__EXTRACTED TEXT__:

========================================

The Boston Diaries

The ongoing saga of a programmer who doesn't live in Boston, nor does he even like Boston, but yet named his weblog/journal “The Boston Diaries.”

Go figure.

Thursday, October 18, 2007

Everything always works the first time on Star Trek

They always made it look so easy on Star Trek: The Next Generation.

The Enterprise (NCC-1701-D) is facing certain doom by the imminent implosion of a nearby nebula because the Thalaxians stole the warp core because they need it for a new face-lift technology that's a little less than enviromentally sound.

Wesley barges onto the bridge. “Hey guys! What if—”

“Get that kid off the bridge,” says Captain Jean-Luc “I'm a Shakespearian actor, not a ham” Picard, as he does his patented Picard Maneuver.

“But guys,” says Wesley, as he flips Worf onto his back and steps on his throat to prevent being forcibly removed from the bridge, “what if we were to reverse the tachyon field and reroute it through the shield generators to generate an anti-inertial damping field while simultaneously firing a photon torpedo loaded with an anti-matter implosion detonation device?”

“Why is that kid still—”

“And because we've generated an anti-inertial damping field outside the ship,” says Chief Engineer Geordi “Kunta ‘Reading Rainbow’ Kinte” La Forge, interrupting the French British French British (aw, the heck with it) stuffy shirt Captain.

“The force generated by the anti-matter implosion detonation device will push us,” says Lt. “Fully functional, if you know what I mean, and I think you do, wink wink nudge nudge say no more say no more” Data, as he's rapidly calculating something on the computer console in front of him, “into Warp two point seven eight.”

========================================

__STORED ROWS__:
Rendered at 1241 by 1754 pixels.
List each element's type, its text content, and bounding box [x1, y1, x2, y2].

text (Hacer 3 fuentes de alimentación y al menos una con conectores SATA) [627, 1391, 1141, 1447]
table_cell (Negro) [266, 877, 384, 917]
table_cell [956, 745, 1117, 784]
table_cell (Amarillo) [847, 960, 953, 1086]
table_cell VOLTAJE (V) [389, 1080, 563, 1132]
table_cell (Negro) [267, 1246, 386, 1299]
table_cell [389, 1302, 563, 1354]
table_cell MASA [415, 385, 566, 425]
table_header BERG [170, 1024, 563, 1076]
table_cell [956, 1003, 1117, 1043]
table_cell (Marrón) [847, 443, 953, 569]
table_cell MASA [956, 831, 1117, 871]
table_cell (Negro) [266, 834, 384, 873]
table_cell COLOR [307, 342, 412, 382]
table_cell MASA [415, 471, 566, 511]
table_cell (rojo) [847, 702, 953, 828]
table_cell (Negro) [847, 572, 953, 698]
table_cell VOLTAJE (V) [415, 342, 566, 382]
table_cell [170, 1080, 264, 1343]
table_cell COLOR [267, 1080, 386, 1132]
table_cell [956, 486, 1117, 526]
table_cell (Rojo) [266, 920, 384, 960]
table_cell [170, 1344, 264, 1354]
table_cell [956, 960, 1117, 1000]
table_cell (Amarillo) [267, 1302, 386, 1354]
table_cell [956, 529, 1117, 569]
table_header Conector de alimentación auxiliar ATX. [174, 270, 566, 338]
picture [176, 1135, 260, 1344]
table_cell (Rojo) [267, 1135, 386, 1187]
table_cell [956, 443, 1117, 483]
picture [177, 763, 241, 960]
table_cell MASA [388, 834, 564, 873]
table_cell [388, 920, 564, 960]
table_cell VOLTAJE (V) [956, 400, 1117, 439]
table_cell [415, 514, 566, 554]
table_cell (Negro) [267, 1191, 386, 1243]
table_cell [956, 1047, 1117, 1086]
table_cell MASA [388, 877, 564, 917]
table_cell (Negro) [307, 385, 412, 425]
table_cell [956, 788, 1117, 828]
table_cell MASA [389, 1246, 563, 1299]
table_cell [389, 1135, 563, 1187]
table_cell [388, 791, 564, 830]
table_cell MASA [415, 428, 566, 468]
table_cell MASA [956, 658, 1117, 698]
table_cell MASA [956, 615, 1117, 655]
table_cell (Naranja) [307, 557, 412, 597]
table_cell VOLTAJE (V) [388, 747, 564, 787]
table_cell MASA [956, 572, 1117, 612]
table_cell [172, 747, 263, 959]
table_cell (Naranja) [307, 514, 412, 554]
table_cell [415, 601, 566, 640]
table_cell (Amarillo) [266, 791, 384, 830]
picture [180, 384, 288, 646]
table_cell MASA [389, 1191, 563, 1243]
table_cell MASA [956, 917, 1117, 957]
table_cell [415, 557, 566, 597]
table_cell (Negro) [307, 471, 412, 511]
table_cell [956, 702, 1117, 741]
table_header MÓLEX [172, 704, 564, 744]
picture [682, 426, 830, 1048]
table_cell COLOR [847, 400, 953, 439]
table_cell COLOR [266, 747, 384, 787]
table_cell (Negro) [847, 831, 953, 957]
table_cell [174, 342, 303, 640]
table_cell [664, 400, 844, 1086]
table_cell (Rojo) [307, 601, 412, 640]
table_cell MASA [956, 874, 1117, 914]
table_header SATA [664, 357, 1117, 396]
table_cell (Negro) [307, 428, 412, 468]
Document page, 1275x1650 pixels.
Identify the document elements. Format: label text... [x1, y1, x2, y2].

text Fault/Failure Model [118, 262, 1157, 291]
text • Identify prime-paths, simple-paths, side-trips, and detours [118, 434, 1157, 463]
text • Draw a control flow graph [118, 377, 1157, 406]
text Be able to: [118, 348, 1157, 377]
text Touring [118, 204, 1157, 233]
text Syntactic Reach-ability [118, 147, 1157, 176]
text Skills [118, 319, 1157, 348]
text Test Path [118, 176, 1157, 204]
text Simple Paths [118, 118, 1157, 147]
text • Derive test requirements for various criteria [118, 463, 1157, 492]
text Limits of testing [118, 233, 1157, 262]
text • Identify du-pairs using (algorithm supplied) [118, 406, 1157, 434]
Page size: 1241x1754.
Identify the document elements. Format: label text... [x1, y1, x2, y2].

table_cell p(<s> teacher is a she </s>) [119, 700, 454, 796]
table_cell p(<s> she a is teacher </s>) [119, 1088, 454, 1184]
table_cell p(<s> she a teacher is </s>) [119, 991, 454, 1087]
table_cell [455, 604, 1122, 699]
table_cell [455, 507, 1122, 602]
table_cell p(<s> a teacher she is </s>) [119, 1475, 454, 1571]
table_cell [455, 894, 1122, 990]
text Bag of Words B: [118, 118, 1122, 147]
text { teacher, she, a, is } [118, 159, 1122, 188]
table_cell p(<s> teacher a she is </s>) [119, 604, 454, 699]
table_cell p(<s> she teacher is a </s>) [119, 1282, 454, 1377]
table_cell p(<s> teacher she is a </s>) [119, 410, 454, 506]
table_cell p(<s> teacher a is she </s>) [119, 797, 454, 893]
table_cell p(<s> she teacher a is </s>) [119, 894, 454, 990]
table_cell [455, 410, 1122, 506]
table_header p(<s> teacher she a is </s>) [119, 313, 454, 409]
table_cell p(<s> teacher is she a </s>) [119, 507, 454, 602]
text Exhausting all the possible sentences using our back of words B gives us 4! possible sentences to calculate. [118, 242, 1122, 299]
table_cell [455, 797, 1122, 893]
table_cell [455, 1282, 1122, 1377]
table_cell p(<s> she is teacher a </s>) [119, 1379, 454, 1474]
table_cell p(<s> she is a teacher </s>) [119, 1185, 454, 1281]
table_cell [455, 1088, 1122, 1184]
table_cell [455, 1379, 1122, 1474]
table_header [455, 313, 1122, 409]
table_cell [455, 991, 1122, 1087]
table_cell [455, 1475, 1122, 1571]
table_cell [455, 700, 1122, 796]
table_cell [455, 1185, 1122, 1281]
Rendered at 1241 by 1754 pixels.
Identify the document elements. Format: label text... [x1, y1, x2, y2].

========================================

__BRIEF__:
Name each character in the Star Trek post who is explicitly said to speak a line of dialogue with "says".

__ANSWER FOR THIS EXERCISE__:
Captain Jean-Luc Picard, Wesley, Chief Engineer Geordi La Forge, Lt. Data